Stored items

%%

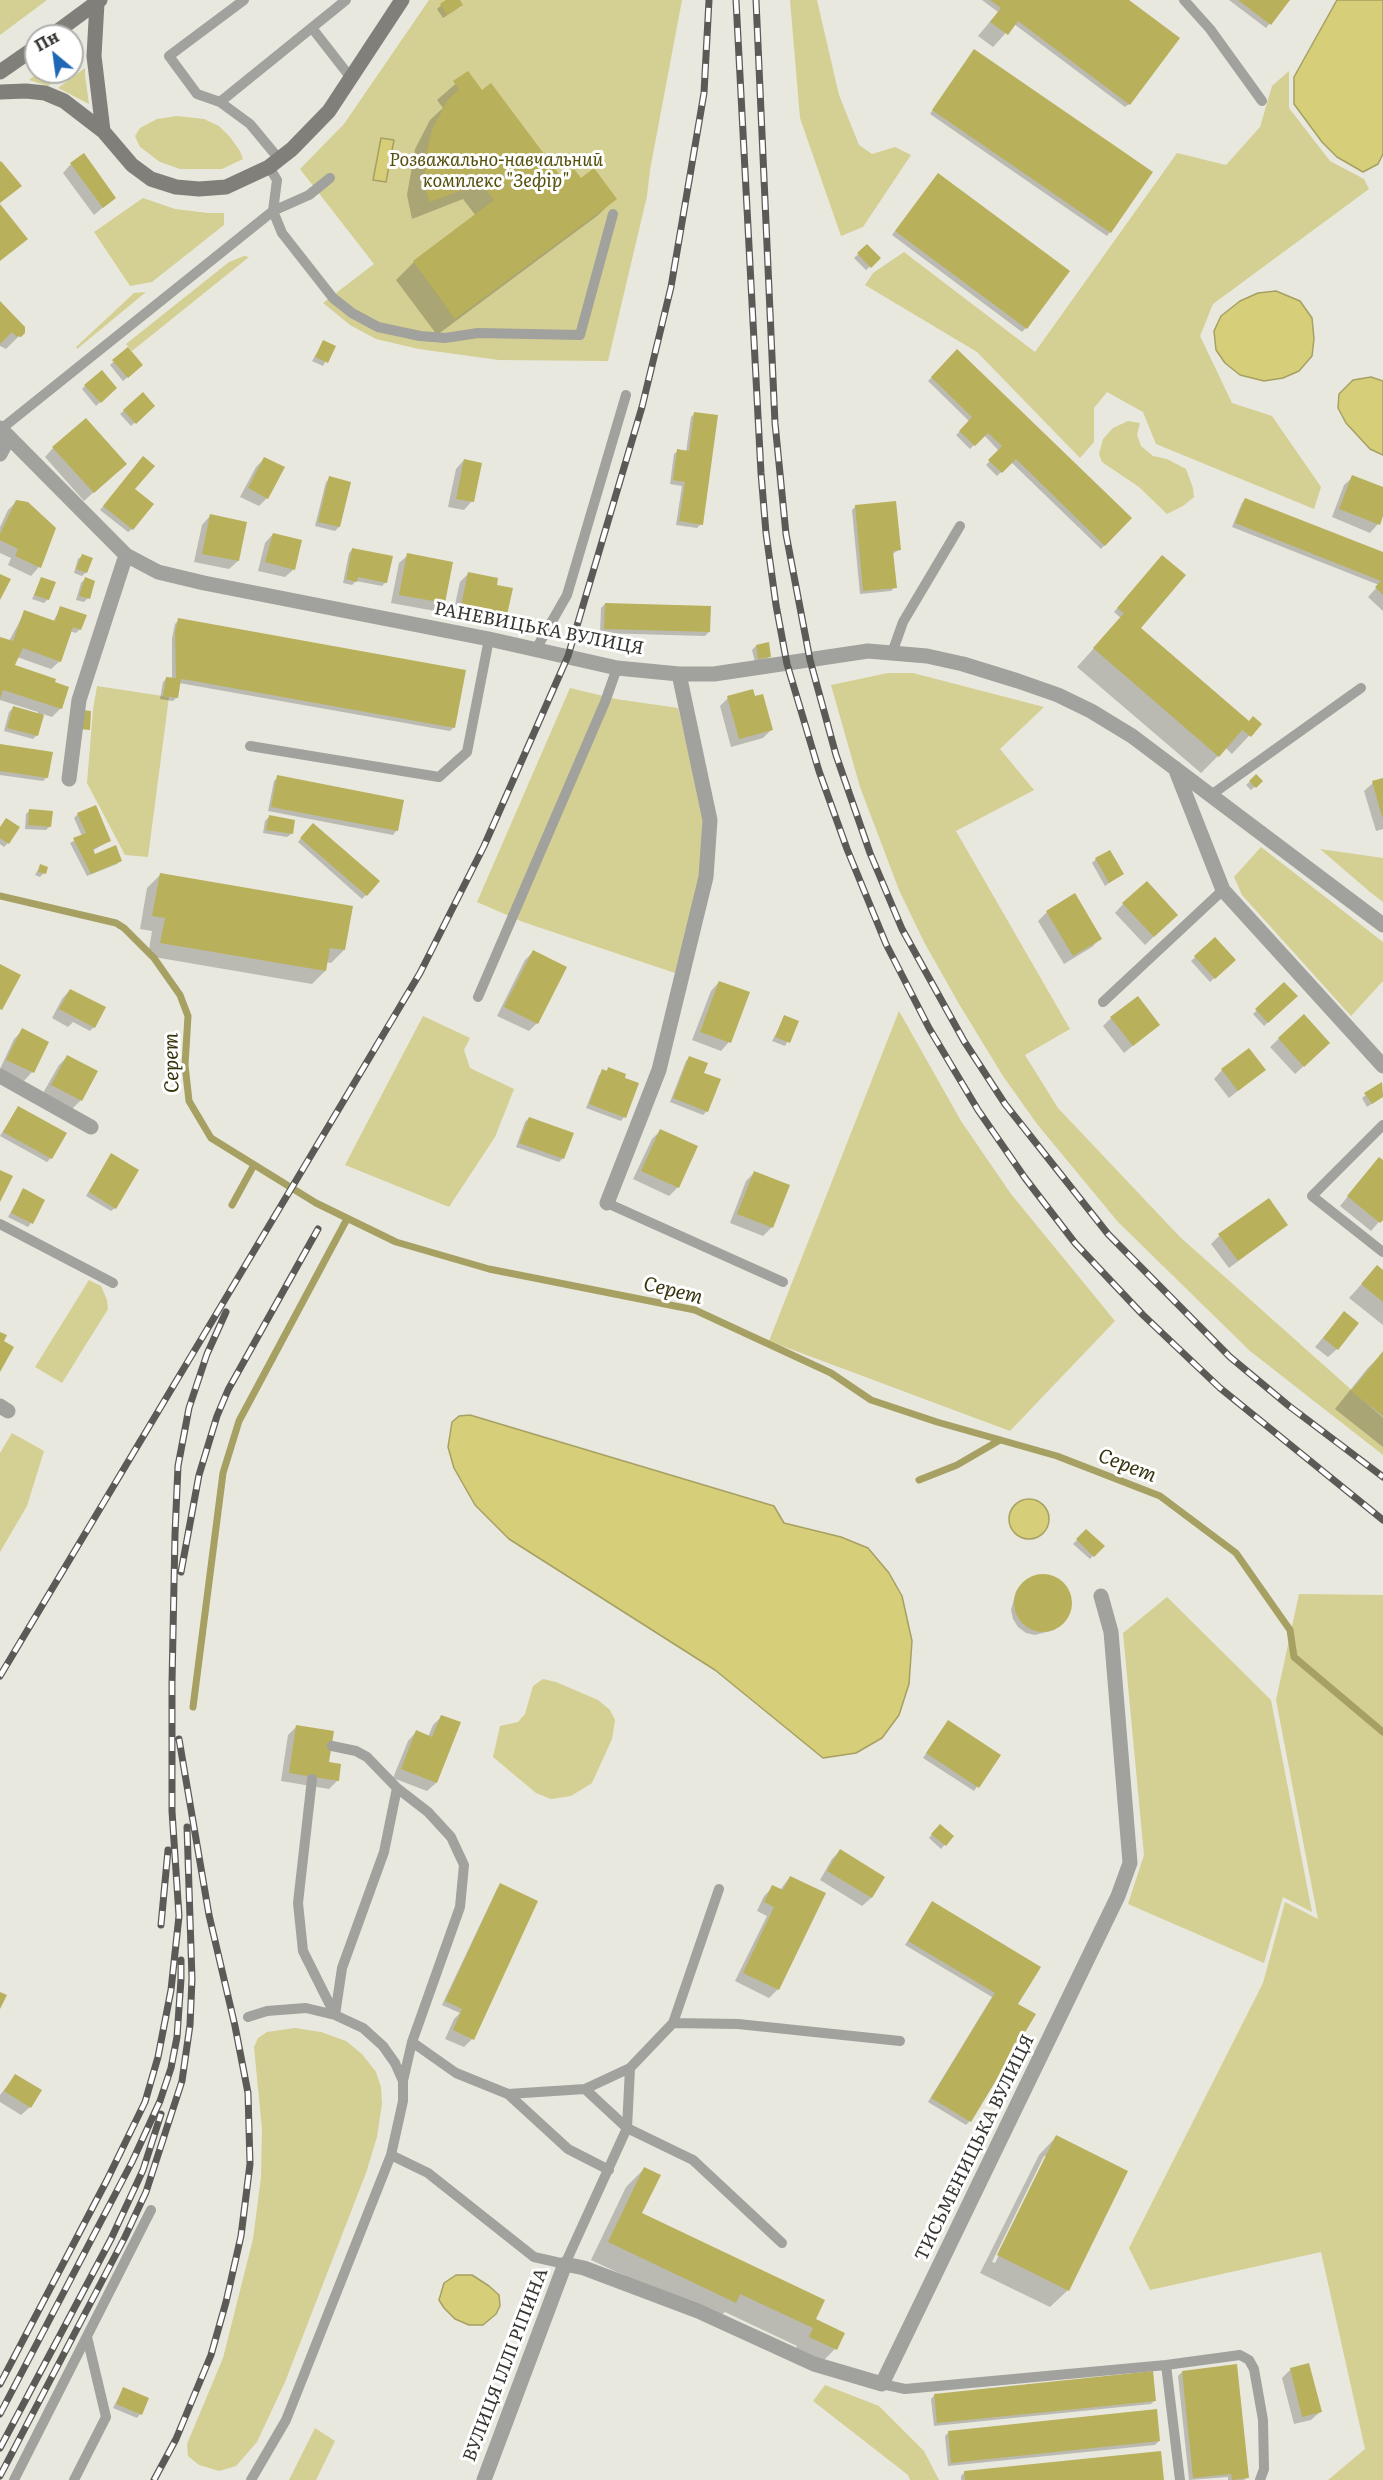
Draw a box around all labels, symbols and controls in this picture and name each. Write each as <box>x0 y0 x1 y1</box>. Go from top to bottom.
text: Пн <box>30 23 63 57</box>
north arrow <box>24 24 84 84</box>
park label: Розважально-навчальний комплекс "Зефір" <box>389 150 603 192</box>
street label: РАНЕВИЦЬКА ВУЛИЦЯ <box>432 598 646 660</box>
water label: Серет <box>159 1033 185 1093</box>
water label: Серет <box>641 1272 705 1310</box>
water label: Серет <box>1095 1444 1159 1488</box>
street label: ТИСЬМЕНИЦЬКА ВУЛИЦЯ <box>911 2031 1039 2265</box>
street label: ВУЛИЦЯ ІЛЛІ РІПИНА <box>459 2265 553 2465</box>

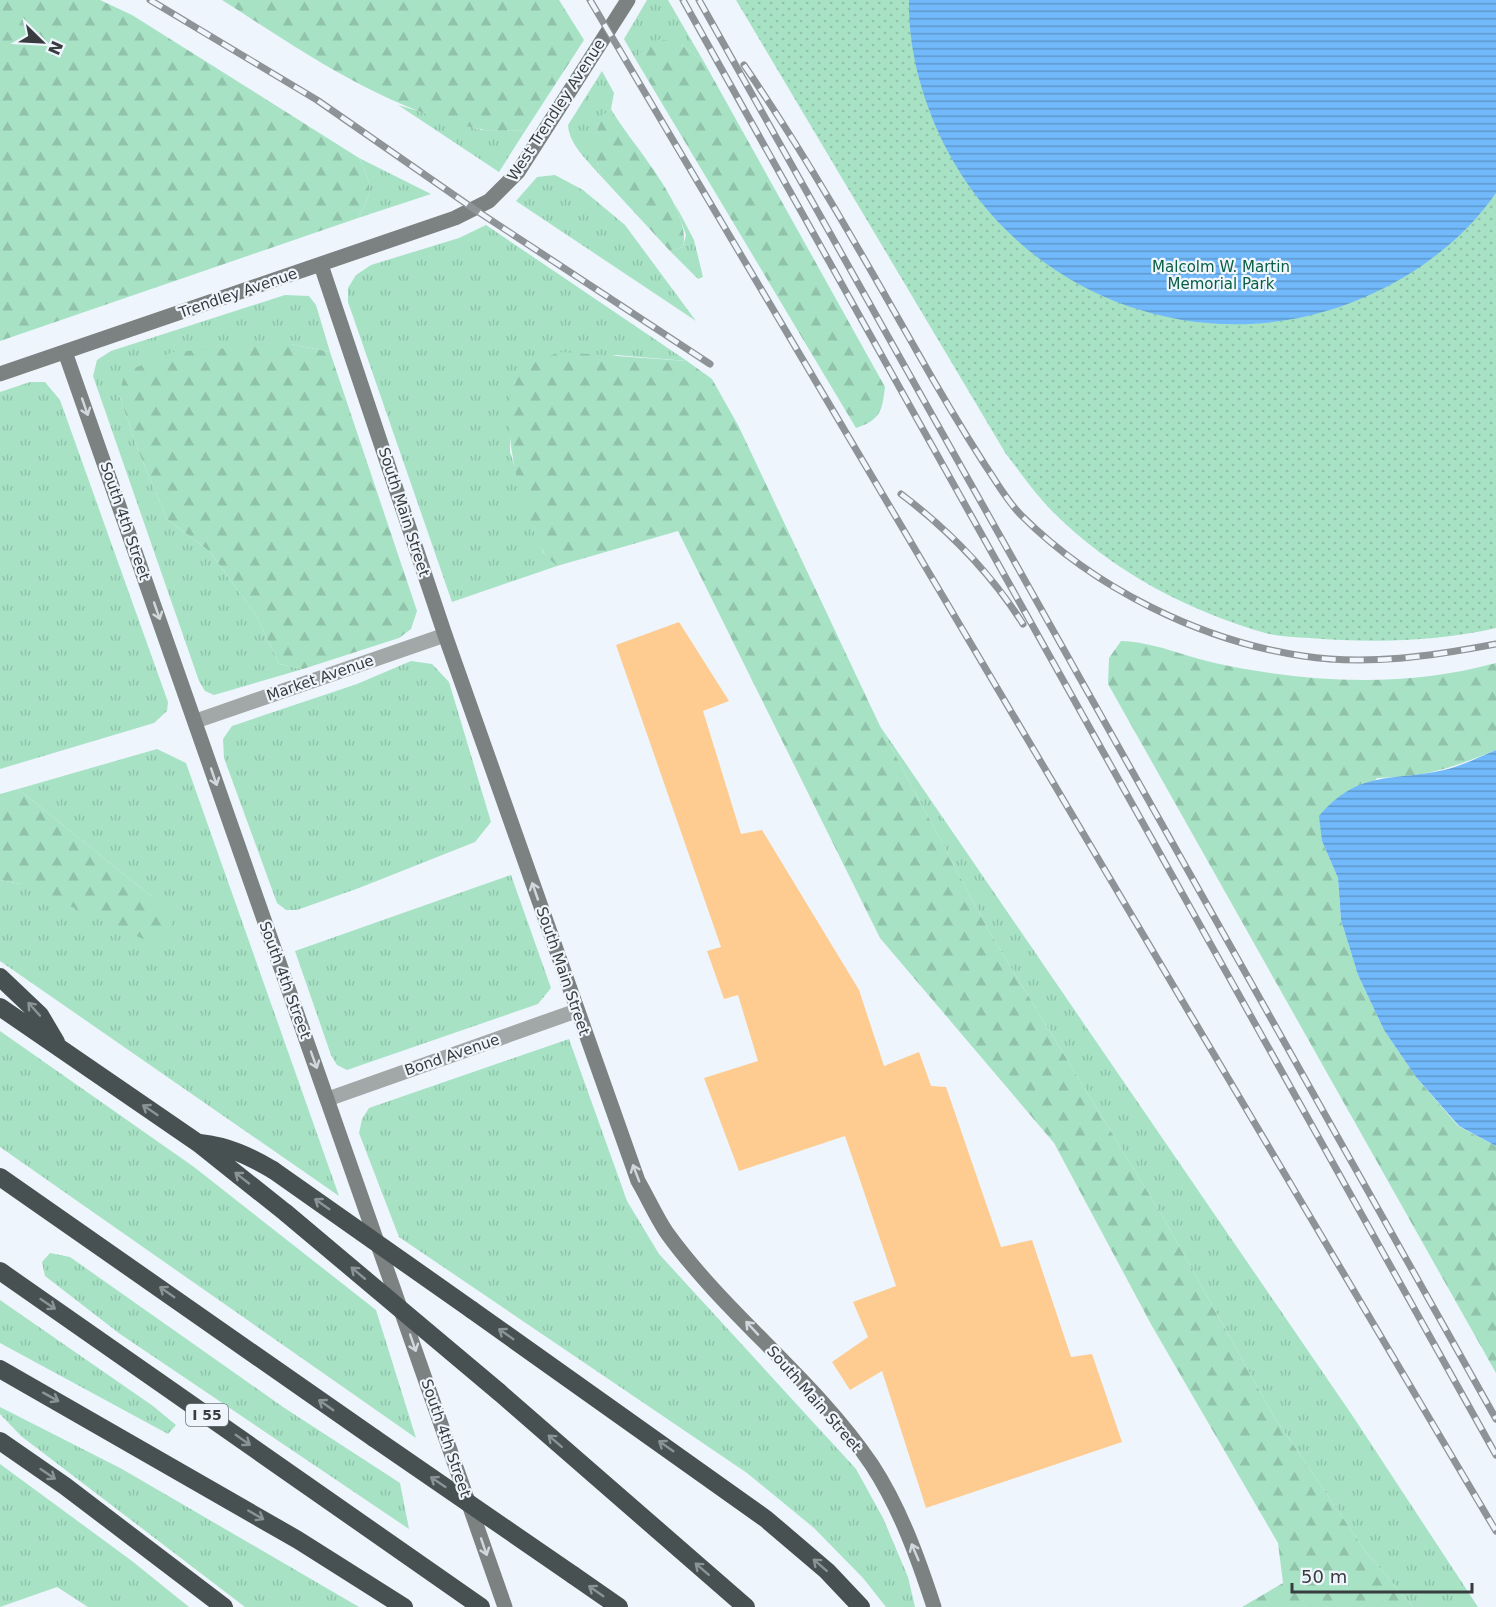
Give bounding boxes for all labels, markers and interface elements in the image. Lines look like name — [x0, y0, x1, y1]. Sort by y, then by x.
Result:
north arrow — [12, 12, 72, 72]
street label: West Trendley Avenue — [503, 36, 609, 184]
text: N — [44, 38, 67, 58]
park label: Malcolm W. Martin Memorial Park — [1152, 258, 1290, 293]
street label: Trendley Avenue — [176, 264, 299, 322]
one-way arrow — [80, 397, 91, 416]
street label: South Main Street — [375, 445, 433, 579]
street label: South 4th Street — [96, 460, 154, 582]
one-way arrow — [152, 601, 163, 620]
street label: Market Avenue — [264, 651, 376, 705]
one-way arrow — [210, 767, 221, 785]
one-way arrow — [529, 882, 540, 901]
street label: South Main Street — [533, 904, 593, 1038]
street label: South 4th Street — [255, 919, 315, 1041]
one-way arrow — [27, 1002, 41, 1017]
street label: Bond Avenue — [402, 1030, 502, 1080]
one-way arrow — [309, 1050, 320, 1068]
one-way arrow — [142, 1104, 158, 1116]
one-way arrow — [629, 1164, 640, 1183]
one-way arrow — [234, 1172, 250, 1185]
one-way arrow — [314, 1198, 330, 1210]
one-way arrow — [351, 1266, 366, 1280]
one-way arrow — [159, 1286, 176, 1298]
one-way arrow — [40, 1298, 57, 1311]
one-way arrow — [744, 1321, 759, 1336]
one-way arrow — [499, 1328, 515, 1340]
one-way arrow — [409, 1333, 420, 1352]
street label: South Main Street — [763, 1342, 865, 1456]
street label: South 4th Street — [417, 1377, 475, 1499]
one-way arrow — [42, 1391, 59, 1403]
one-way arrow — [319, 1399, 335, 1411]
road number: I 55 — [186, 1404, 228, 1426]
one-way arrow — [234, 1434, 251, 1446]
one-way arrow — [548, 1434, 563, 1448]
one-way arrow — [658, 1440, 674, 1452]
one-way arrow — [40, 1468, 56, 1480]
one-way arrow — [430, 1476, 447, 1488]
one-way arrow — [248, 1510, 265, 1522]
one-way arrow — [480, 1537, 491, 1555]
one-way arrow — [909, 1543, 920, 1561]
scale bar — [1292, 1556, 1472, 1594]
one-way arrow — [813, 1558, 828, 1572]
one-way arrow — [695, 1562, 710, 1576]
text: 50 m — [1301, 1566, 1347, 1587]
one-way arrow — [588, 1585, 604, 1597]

%%

Copy each line of the records that contains the word "Main".

## EXERCISE ANSWER
street label: South Main Street — [375, 445, 433, 579]
street label: South Main Street — [533, 904, 593, 1038]
street label: South Main Street — [763, 1342, 865, 1456]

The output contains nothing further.